The MPs on July 3 adopted the strategy for reforming the prosecution service and are to later amend and pass laws based on this strategy, IPN reports.
Under the strategy, the prosecutor general will be named to post by the head of state, at the proposal of the Supreme Council of Magistrates. The candidate will be selected at an open contest designed for prosecutors and other persons who meet the criteria. The prosecutor general will be named for a seven-year period and will not be reelected. Now the prosecutor general is elected by Parliament, at the suggestion of the Speaker, without a contest. The procedure for dismissing the prosecutor will be similar to the appointment procedure.

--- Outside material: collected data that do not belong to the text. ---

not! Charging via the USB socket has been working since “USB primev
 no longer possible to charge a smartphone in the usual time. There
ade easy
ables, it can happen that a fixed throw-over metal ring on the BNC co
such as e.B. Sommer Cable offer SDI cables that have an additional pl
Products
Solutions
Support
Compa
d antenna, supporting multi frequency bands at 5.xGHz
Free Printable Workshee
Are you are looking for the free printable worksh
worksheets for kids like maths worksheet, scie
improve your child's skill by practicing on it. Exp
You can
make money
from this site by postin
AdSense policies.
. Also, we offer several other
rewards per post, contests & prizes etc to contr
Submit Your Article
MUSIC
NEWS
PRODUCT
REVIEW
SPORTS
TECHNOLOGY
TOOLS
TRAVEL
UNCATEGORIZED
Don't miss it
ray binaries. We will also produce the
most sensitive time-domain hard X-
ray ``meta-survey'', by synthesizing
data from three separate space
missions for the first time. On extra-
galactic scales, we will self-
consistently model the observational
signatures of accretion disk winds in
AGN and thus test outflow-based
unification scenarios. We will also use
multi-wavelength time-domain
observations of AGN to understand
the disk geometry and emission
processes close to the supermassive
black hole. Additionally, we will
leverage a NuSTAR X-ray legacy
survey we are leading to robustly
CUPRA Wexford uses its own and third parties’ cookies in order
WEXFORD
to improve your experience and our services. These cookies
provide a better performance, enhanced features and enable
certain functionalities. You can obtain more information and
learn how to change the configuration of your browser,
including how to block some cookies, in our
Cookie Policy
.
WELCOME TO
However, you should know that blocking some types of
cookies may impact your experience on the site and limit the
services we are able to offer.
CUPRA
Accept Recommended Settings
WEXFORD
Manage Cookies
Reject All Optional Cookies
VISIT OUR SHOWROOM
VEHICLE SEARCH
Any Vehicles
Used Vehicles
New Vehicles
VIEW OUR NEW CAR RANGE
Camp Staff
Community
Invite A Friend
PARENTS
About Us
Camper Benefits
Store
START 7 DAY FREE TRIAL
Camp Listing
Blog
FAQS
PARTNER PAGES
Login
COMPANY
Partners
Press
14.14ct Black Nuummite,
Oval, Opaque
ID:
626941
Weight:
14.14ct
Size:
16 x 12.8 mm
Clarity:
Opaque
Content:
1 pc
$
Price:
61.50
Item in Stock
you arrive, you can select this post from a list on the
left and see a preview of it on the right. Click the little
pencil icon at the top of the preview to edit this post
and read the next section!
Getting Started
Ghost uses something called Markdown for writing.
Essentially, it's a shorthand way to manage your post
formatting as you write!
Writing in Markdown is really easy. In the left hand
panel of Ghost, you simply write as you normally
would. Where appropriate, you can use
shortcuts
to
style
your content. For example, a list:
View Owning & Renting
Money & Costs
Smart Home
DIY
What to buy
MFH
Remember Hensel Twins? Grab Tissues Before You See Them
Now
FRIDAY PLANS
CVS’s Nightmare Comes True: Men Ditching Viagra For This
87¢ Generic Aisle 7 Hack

The prosecution service and the Supreme Council of Magistrates will have separate budgets. The budget of the prosecution service will depend on performance, i.e. money will be allocated from the centralized budget depending on the work volume of every prosecutor’s office, the number of prosecutors and the complexity of the investigated cases.
The Anticorruption Prosecutor’s Office and the Prosecutor’s Office for Combating Organized Crime will be kept, while the Military Prosecutor’s Office and the Transport Prosecutor’s Office will be liquidated owing to their reduced workload. Their duties will be taken over by the sector prosecutor’s offices.
There will be instituted the post of secretary of the Prosecutor General’s Office who will deal with management and logistic problems and will have the status of public servant.
The reform of the prosecution service forms part of the justice sector reform.